“Under UCC Article 9, a secured creditor can seize voting rights immediately upon default to protect the asset.” I leaned closer. “I’m the creditor.”
My voice dropped to a whisper. “I just exercised that right. I own your shares, Edward. I control the board. I control the building. I control you.”
His phone started buzzing in his pocket. Then mine. Then Lucas’s—an ugly little chorus of alerts announcing the end.
“That’s probably the Board Secretary,” I said calmly. “They’ve been notified of the change in control.”
I held his gaze. “Congratulations on your retirement, Dad. You’ve just been fired from your own company.”
Edward stared at his screen as if it were written in a language he’d never learned. The color drained from his face so fast it looked like gravity stole it. He sagged into his chair—which Lucas had uprighted—with a sound like air rushing out of a punctured tire.
For years, decades, he’d been a giant in my life. The man who controlled the weather in our house. Now? He looked small in his expensive suit. A mean old man who borrowed too much to buy affection he never earned.
He turned to my mother. “Constance,” he rasped. “Tell her. Tell her this is insanity.”
My mother didn’t move. Normally, she’d jump in, soften, soothe, explain away his rage. Tonight, she wasn’t looking at him. She was looking at me, eyes wide with terror and something else. Awe.
You could see the math happening in her head. The realization that the daughter she pitied had just taken the crown off the king without breaking a sweat.
She took a sip of water. Said nothing. That silence was louder than his screaming. It was the sound of loyalty shifting.
I looked at Lucas. He lifted the wine glass he hadn’t touched all night and took a long, slow drink. Then he set it down and met my eyes. The corner of his mouth twitched—microscopic but unmistakable.

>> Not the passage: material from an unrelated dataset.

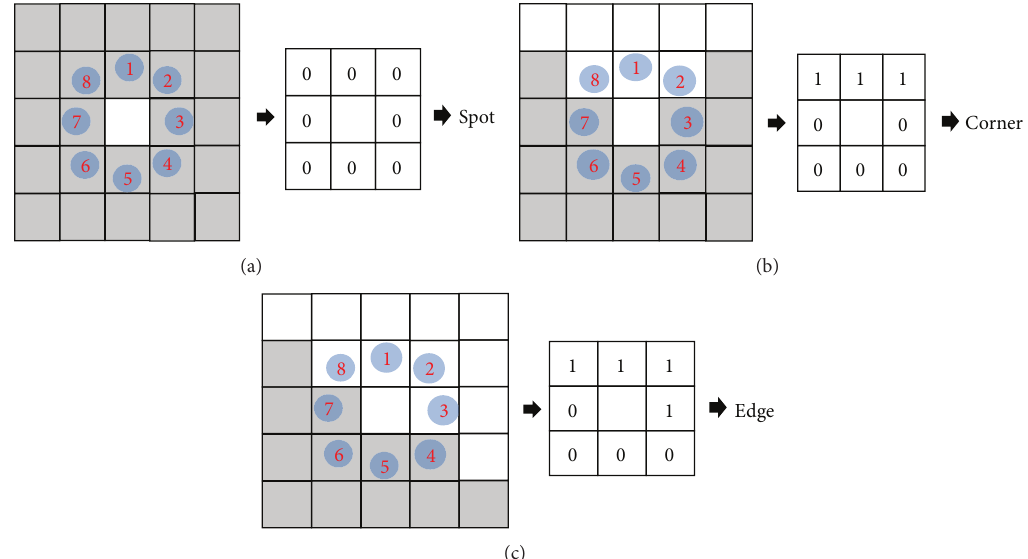
Figure 7: Examples of uniform patterns in describing the texture features: (a) spot feature, (b) corner feature, and (c) edge feature.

A salute.
“You have thirty days,” I said, letting the words settle over the room like a heavy blanket. “Thirty days to vacate the CEO suite at the Prudential Tower. I’ve already instructed building security to revoke your access pass effective midnight tonight. Tomorrow, you can go in with an escort to collect personal effects. Photos, plants. Leave the files.”
Edward made a strangled sound. “I built that office! And you leveraged it to cover your bad bets!”

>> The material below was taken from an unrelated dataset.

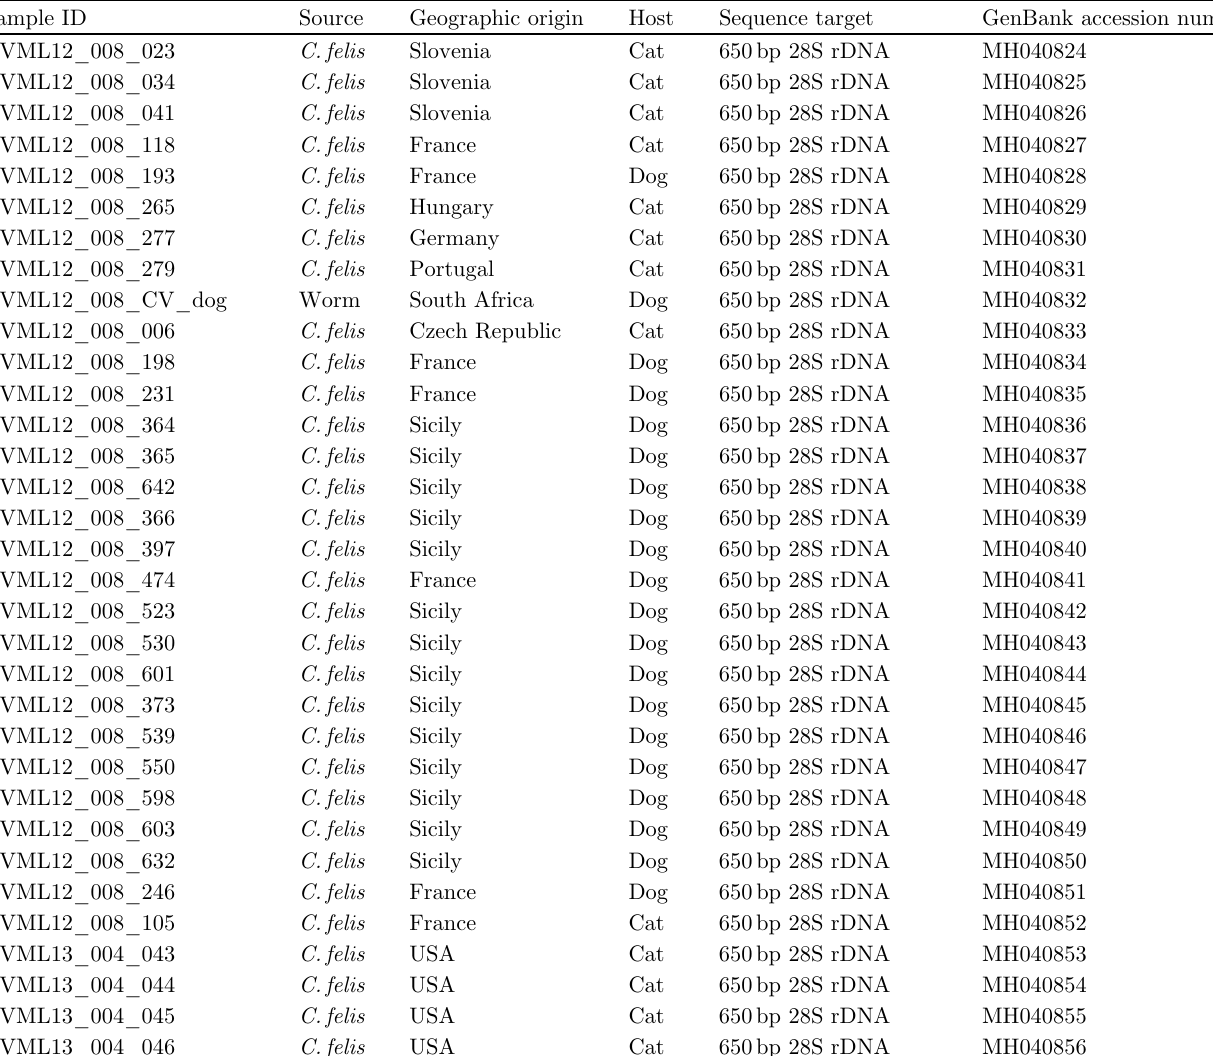
Table 5. Sample detail table providing GenBank accession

I replied, “Now it’s mine. My team audits the books on Monday. If I find more misappropriated funds, I won’t just fire you, Edward.” I held the pause like a blade. “I will prosecute you.”
I didn’t call him Dad. I couldn’t. That man was gone.
I picked up my purse. I expected to feel heavy, crushed under the enormity of what I’d done. Instead, I felt light. Almost weightless. Like the air had finally returned to my lungs.
“Greina,” my mother whispered. “Where are you going?”
“Home,” I said. “To my husband.”
I walked out, heels clicking a steady, unbothered rhythm across the parquet.
Behind me, a chair scraped. “You ungrateful witch!” Edward screamed, raw and broken. The last gasp of a tyrant out of ammunition. “I made you! You’re nothing without me!”
I didn’t stop. I didn’t turn around. I kept walking past portraits of ancestors who would have hated me. Through the museum-quiet foyer and out the heavy oak front door.
The night air hit my face—cold, sharp, clean. I breathed in like the oxygen finally belonged to me. I went down the stone steps to my waiting car and didn’t look back.
You don’t look back at a burning building once you’ve made it out alive.